J.P. Morgan Chase is rolling out a new policy that may block disgruntled customers from taking their cases to court. The bank decided to bring back forced-arbitration clauses to the majority of its credit-card products, including Slate, United MileagePlus and Sapphire.
Customers who are using those cards have been notified by email of the changes to their account terms. Chief communications officer Trish Wexler said that almost all of the credit cards issued by the bank will have the arbitration element within the cardholder agreement. The only exception is the AARP card.
What the Clause Does
The forced-arbitration clause stipulates that all disputes between Chase and its customers must use binding arbitration to reach a resolution. This would require that all cases be handled by a private arbitrator and bar customers from suing the bank directly.

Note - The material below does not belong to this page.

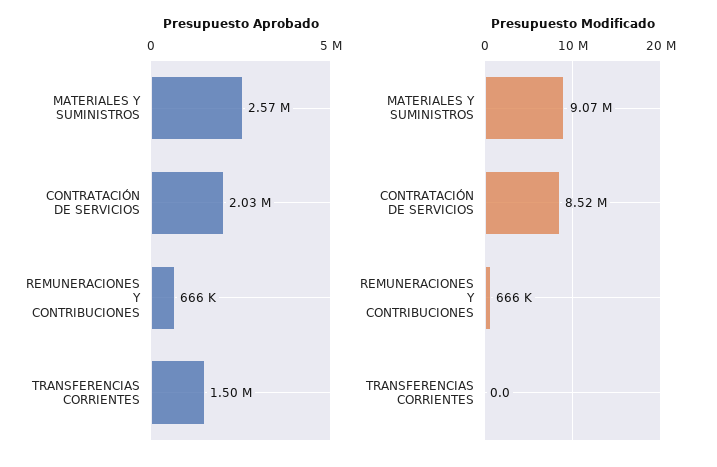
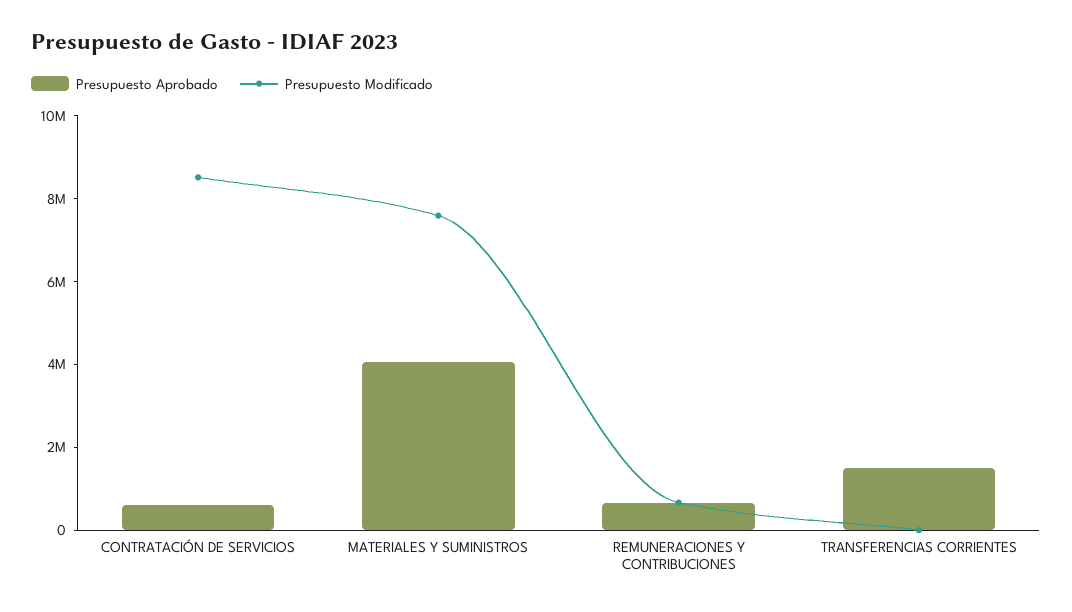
Presupuesto Aprobado, MATERIALES Y SUMINISTROS: 2570000 -> 4000000
Presupuesto Aprobado, CONTRATACIÓN DE SERVICIOS: 2030000 -> 500000
Presupuesto Modificado, MATERIALES Y SUMINISTROS: 9070000 -> 7500000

The clause would also block class-action lawsuits and other similar legal actions. Customers would still be able to take Chase to small claims court. Since 2016, the bank has had 300 small claims cases filed against it in the state of California. Chase eliminated its original arbitration policy a decade ago during a class-action settlement. Recently, those settlement terms expired, and the bank decided to put the policy back into place.
Chases’ decision to reintroduce forced arbitration has caused concern among consumer advocates. National Consumer Law Center director Lauren Saunders said that forced arbitration allows banks and other businesses to break the law.

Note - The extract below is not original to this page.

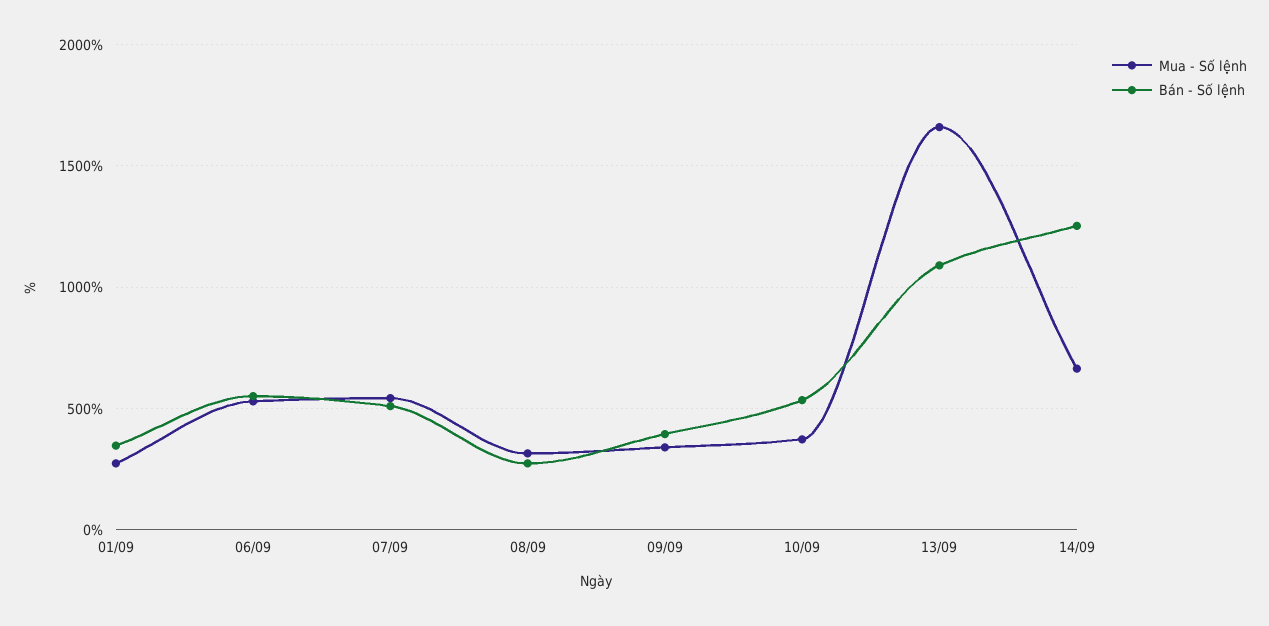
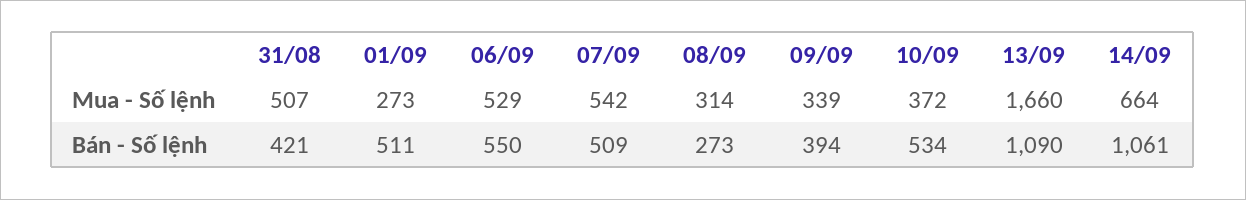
Bán - Số lệnh, 01/09: 350 -> 511
Bán - Số lệnh, 14/09: 1250 -> 1061
Mua - Số lệnh, 31/08: none -> 507
Bán - Số lệnh, 31/08: none -> 421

She added that such clauses take away the constitutional rights of consumers to go to court or band together when large numbers of people are being defrauded. Saunders concluded by saying the action is bad for both the bank and the credit card market as a whole.
The Popularity of Arbitration
Arbitration has become a popular choice for dispute resolution, and clauses for its use are present from credit card user agreements all the way to contracts between companies and their employees. Banks use arbitration the most often, with a 13 percent rise in such clauses recorded during the three-year period of 2013 to 2016. In 2015, a rule banning forced arbitration was handed down by the Consumer Financial Protection Bureau (CFPB), but President Trump blocked it. A 5-4 decision by the Supreme Court in 2018 upheld employer arbitration clauses.
Trish Wexler claims that Chase’s decision to reinstate forced arbitration will result in better outcomes that are resolved more quickly at less expense to customers. There are important points to note about this claim:
- The CFPB issued a report in 2015 that indicated customers received higher payouts from arbitration, at an average of $5,389, than they did from going through a class-action lawsuit, which averaged $32.
- The report is misleading because consumers are awarded payouts in only nine percent of arbitration cases, while companies won 93 percent of the time through their own claims or counter-claims.
- The Economic Policy Institute found the disparity between payouts and actually winning arbitration cases resulted in consumers paying an average of $7,725 to lenders and banks.
Read more about Chase’s binding arbitration policy on financialtaskforce.org.
Chase is allowing its existing customer base to opt-out of the arbitration clause, but it does require some work. This can be done by sending a letter to the bank that specifically states the cardholder is rejecting the arbitration clause. The letter should include the customer’s name, mailing address, signature and account number. It should be noted that customers who are members of the military are automatically exempted from arbitration clauses and do not have to send a letter.
The opt-out applies to new Chase customers as well, but it must be done within 30 to 90 days of account creation. Social media posts from Chase customers have indicated mixed results from the opt-out process. Some said they were told their accounts would be closed if they rejected the arbitration clause while others claimed they were told their accounts would remain open.
Lauren Saunders said in some cases, companies will offer a quick way to opt-out of arbitration, and that customers should always take advantage of that.